Housebuilding and accelerated upturn in new work helps UK construction output hit 11-month high in December

Driven by residential and infrastructure work, there was a positive end to 2016 for the UK construction industry with output increasing at its fastest rate since March to hit an 11-month high in December.

According to the seasonally adjusted Markit/CIPS UK Construction Purchasing Managers’ Index (PMI), the sector grew to 54.2 in December - up from 52.8 in November - to signal a "robust and accelerated expansion of overall construction output".

With the fastest pace of growth since January 2016, the residential sector raced ahead in the final month of the year, proving that "housebuilding remains a key engine of growth for the construction sector", says Tim Moore, senior economist at IHS Markit and author of the Markit/CIPS Construction PMI.

It is the fourth consecutive month the index has posted above the 50.0 no-change mark and anecdotal evidence suggests that improving order books and a general rebound in business conditions had helped to lift construction output in December.

Residential building activity remained the best performing sub-category in December, while work on civil engineering projects picked up at a robust pace and commercial construction also increased marginally.

New business volumes expanded at the strongest rate since January 2016, as survey respondents cited rising client demand and a resilient economic backdrop.

Companies reported a reasonably upbeat assessment for their growth prospects in 2017 with almost half of the survey respondents (48 per cent) anticipating a rise in business activity during the next 12 months, while only 13 per cent forecast a reduction.

“December’s survey data confirmed a solid rebound in UK construction output during the final quarter of 2016," said Moore.

"All three main areas of construction activity have started to recover from last summer’s soft patch, but in each case growth remains much
weaker than the cyclical peaks seen in 2014.

“Commercial activity was the weakest performing category in December, reflecting an ongoing drag from subdued investment spending and heightened economic uncertainty.

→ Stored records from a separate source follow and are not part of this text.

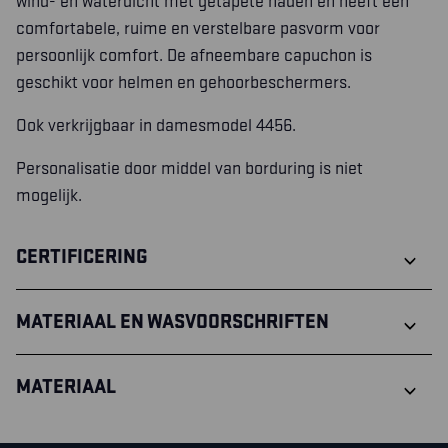
wind- en waterdicht met getapete naden en heeft een
comfortabele, ruime en verstelbare pasvorm voor
persoonlijk comfort. De afneembare capuchon is
geschikt voor helmen en gehoorbeschermers.
Ook verkrijgbaar in damesmodel 4456.
Personalisatie door middel van borduring is niet
mogelijk.
CERTIFICERING
MATERIAAL EN WASVOORSCHRIFTEN
MATERIAAL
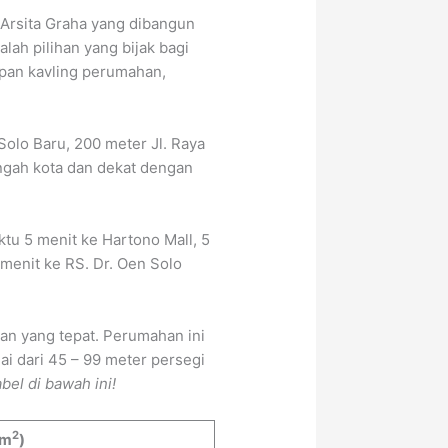
Arsita Graha yang dibangun
h pilihan yang bijak bagi
pan kavling perumahan,
Solo Baru, 200 meter Jl. Raya
ngah kota dan dekat dengan
u 5 menit ke Hartono Mall, 5
menit ke RS. Dr. Oen Solo
han yang tepat. Perumahan ini
i dari 45 – 99 meter persegi
bel di bawah ini!
2
(m
)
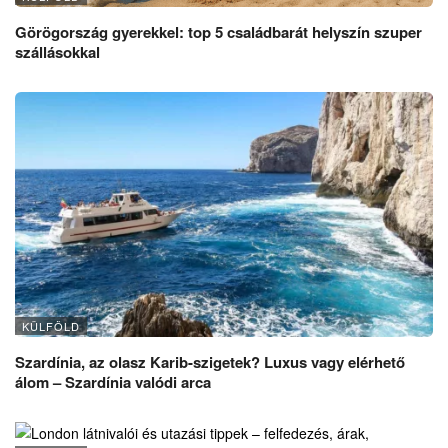
Görögország gyerekkel: top 5 családbarát helyszín szuper
szállásokkal
KÜLFÖLD
Szardínia, az olasz Karib-szigetek? Luxus vagy elérhető
álom – Szardínia valódi arca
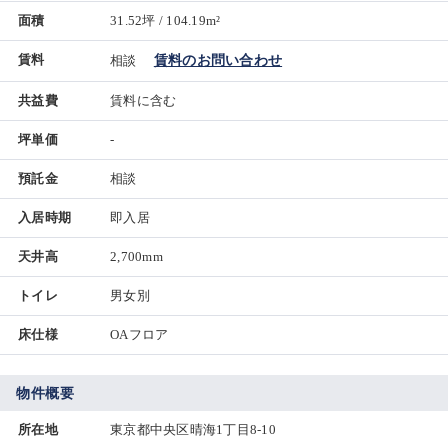
面積
31.52坪 / 104.19m²
賃料
相談
賃料のお問い合わせ
共益費
賃料に含む
坪単価
-
預託金
相談
入居時期
即入居
天井高
2,700mm
トイレ
男女別
床仕様
OAフロア
物件概要
所在地
東京都中央区晴海1丁目8-10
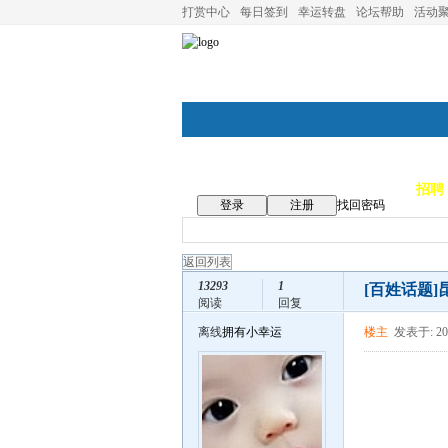
打赏中心
每日签到
幸运转盘
论坛帮助
活动
论坛首页
论坛导航
商家
招聘
登录
注册
找回密码
返回列表
13293
1
[百姓话题]
阅读
回复
离线
拥有小幸运
楼主
发表于: 202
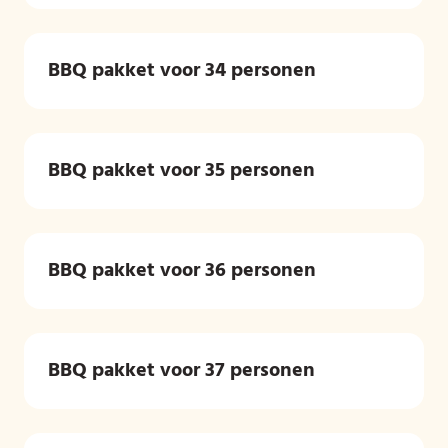
BBQ pakket voor 34 personen
BBQ pakket voor 35 personen
BBQ pakket voor 36 personen
BBQ pakket voor 37 personen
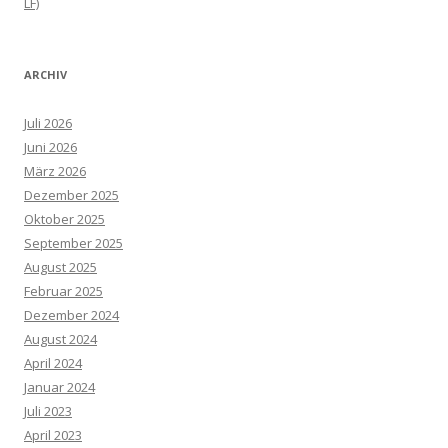
LF)
ARCHIV
Juli 2026
Juni 2026
März 2026
Dezember 2025
Oktober 2025
September 2025
August 2025
Februar 2025
Dezember 2024
August 2024
April 2024
Januar 2024
Juli 2023
April 2023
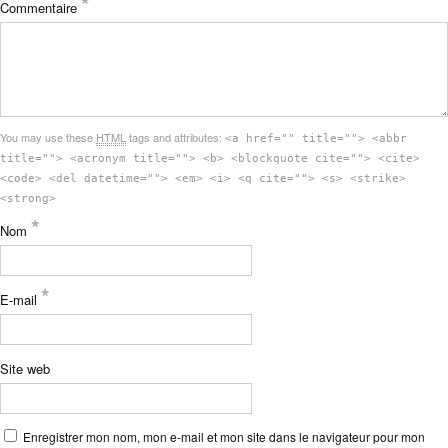
*
Commentaire
You may use these
HTML
tags and attributes:
<a href="" title=""> <abbr
title=""> <acronym title=""> <b> <blockquote cite=""> <cite>
<code> <del datetime=""> <em> <i> <q cite=""> <s> <strike>
<strong>
*
Nom
*
E-mail
Site web
Enregistrer mon nom, mon e-mail et mon site dans le navigateur pour mon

“The main negative development in December was a sustained acceleration in input cost inflation to its strongest since 2011. UK construction companies noted that the weaker sterling exchange rate had resulted in higher costs for a wide range of imported materials, while some also reported that forward purchasing of inputs had led to depleted stocks among suppliers.”

David Noble, group chief executive officer at the Chartered Institute of Procurement & Supply, said: “The residential sector raced ahead this month, with the fastest pace of growth since January 2016.

"Strong pipelines of new work were reported across all sub-sectors, and construction firms showed improved confidence after the impacts of uncertainty around the EU referendum.

“Prices continued on their upward inflationary trajectory, at the strongest rate for five and a half years.

"In response, firms have increased their stock buying to not only fulfil new orders, but also to counteract anticipated price increases throughout the year, as inflationary pressures are set to continue and the weakness of the pound persists. Stock levels at suppliers were also under pressure, as vendor performance deteriorated to the greatest extent since June 2015.

“With these more resilient economic conditions, the sector also reported the fastest pace of job creation since May 2016, as companies developed their workforces to meet new projects.

“In the short-term at least, the sector looks set to enjoy these improved demand conditions for the coming months, which is positive news after many months of instability.”